HomeRenewable energy ›AutoPV Integrates Terrain-Aware Design to Accelerate Utility-Scale Solar Deployment

AutoPV Integrates Terrain-Aware Design to Accelerate Utility-Scale Solar Deployment

As global utility-scale solar capacity is set to exceed 2.5 terawatts by 2030, AutoPV introduces terrain-adaptive automation to improve design accuracy, reduce timelines and support faster project execution.

February 02, 2026. By News Bureau

The global mandate for utility-scale solar is expanding at an unprecedented rate. Between 2026 and 2030, the world is expected to add more than 2.5 terawatts of new utility-scale solar capacity. However, with the most accessible flat sites becoming more scarce, new utility-scale solar farms are moving into increasingly complex landscapes. This shift creates a critical technical hurdle: the gap between flat design assumptions and the topographical reality of the ground.

To maintain accuracy in these challenging environments, AutoPV has integrated terrain adaptation into its design automation software for utility-scale solar projects. This allows engineers to upload site topography in CSV or XYZ formats directly into the design engine. By making AutoPV terrain aware, layouts now adapt to real elevation and slope, ensuring that component placement and cable routing follow actual ground conditions from the very first iteration.

For energy engineers, the ability to account for topography early in the design process adds a critical layer of accuracy. When layouts are designed without terrain data, the risk of errors, rework and construction delays increases significantly.

Paul Nel, CEO, 7SecondSolar, the solar engineering studio that developed AutoPV, said, “The only way for engineers to really optimise their designs is to compare multiple options, which are also construction-ready. For an iteration to be valuable, it must represent the final design with enough detail to be actionable. As we move into more complex landscapes, integrating terrain awareness ensures that the design remains an engineering reality rather than a theoretical estimate. This allows teams to bring the speed of AutoPV to any site, regardless of topography and make better informed decisions faster.”

The cost of utility-scale solar has dropped by 90 percent in the last 15 years, yet the engineering demand is reaching a tipping point. Roughly USD 27 billion will be spent on designing projects over the next five years, requiring approximately 100,000 work years from the engineering community. Despite this investment, many projects still rely on outdated manual design processes, which can be error-prone and add extensively to project timelines. To add 2.5 terawatts of capacity by 2030, the industry must find ways to slash design timelines and get projects online sooner. 

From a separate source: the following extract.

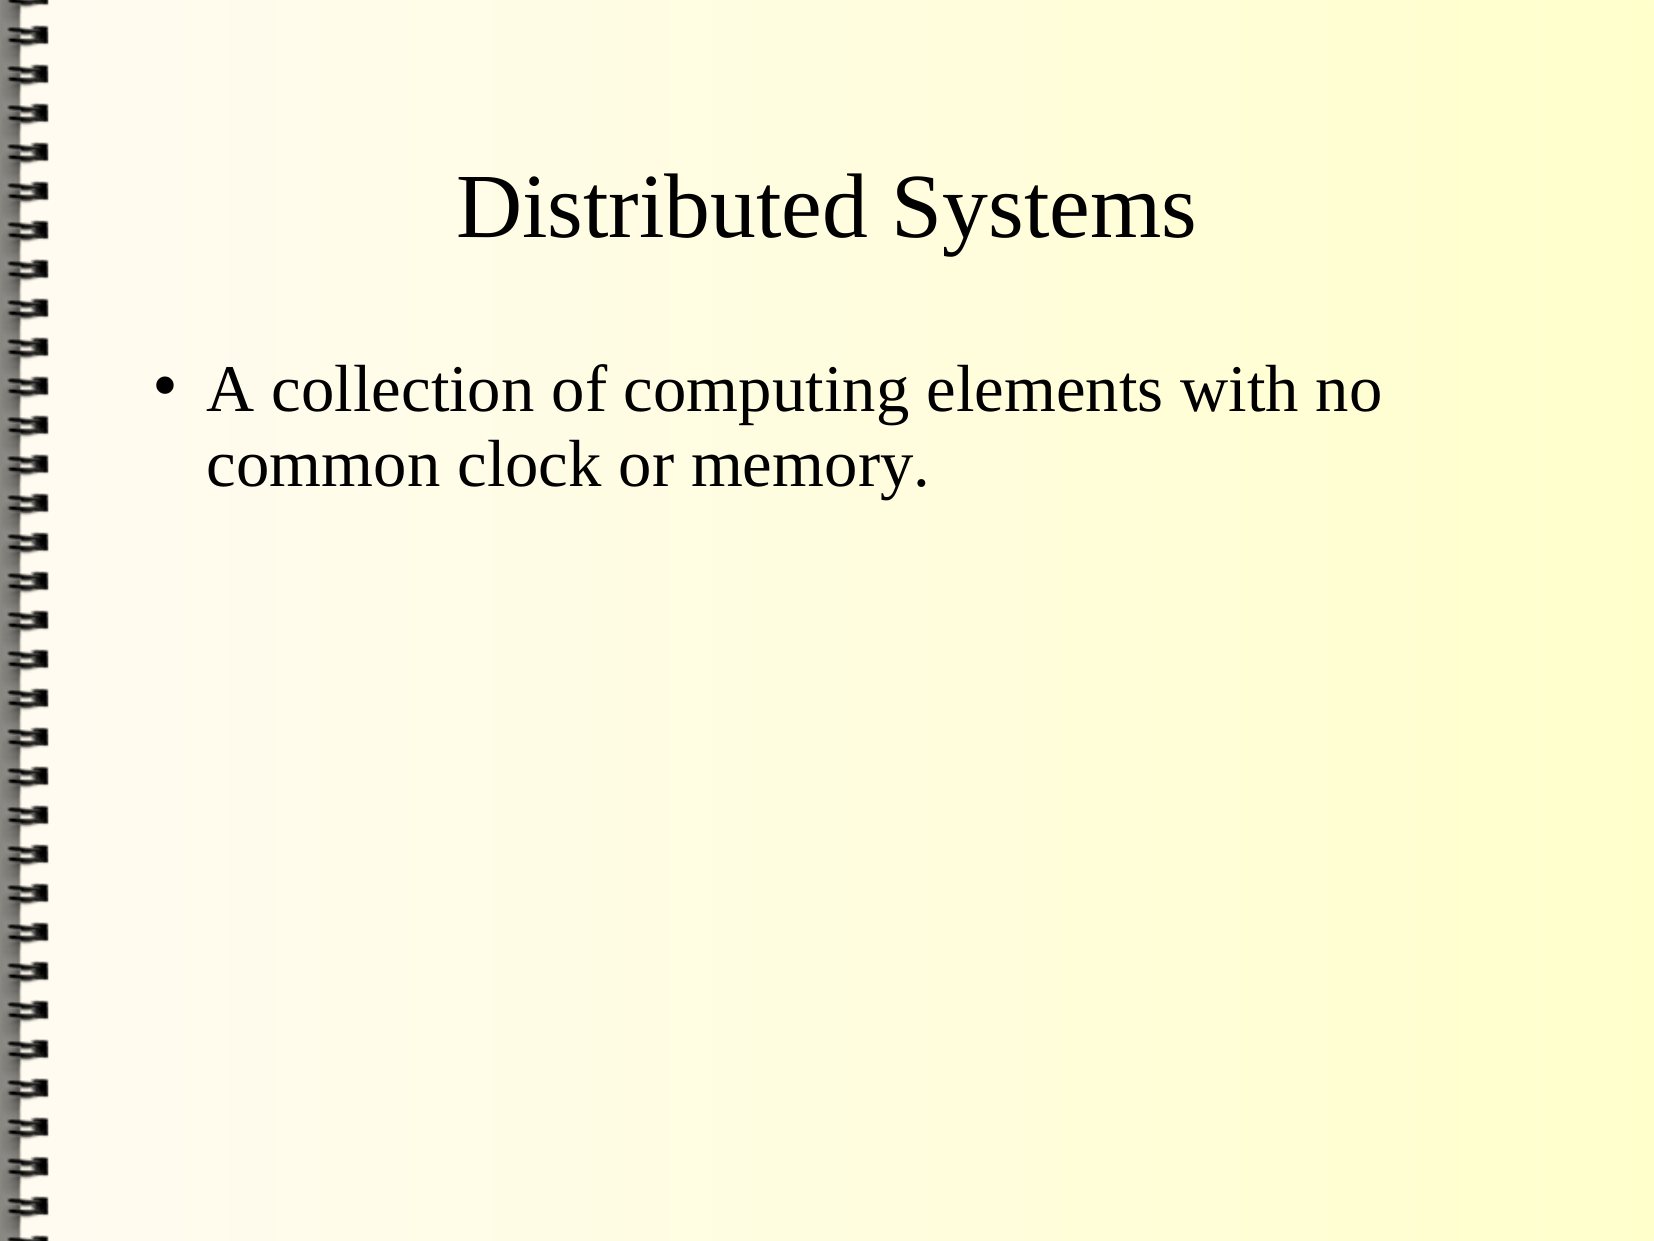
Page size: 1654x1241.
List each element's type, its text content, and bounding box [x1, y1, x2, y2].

list A collection of computing elements with no common clock or memory. [121, 344, 1534, 1112]
picture [0, 0, 1654, 1241]
title Distributed Systems [121, 102, 1534, 310]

“Computational design software enables engineers to produce multiple construction ready designs in minutes or hours rather than months. This rapid iteration allows for the comparison of various site layouts and equipment configurations at a level of accuracy that is construction ready, even on the most complex terrain,” says Nel. “Without these tools, the industry will struggle to meet the energy target of 2.5 terawatts by 2030,” adds Nel. 

“We understand the frustration of spending weeks shifting between CAD and spreadsheets, constantly battling design changes. Our aim is to provide a tool that moves as fast as an engineer's thinking, enabling them to unlock the best version of their site as quickly and accurately as possible,” adds Nel.

The economic argument for solar is now undeniable. While the production costs of coal, oil, and gas remain volatile without a downward trend, solar has seen costs plummet from USD 0.40 per kWh to less than USD 0.04. Within a five year window, solar is set to surpass nuclear, wind, hydro, and gas in electricity generation, and could outproduce coal-fired plants entirely by 2032. This trajectory makes solar the most viable sector for development, but its success depends on the tools used to build these multi-billion-dollar assets.

“As the solar industry moves into more geographically challenging landscapes, our engineering platforms must keep pace with that physical reality,” concludes Nel. “By integrating terrain awareness into the design automation process, we are giving engineers the power to navigate complex topographies without sacrificing precision. This is how we can deliver the massive scale of projects required for solar to dominate the global energy mix.”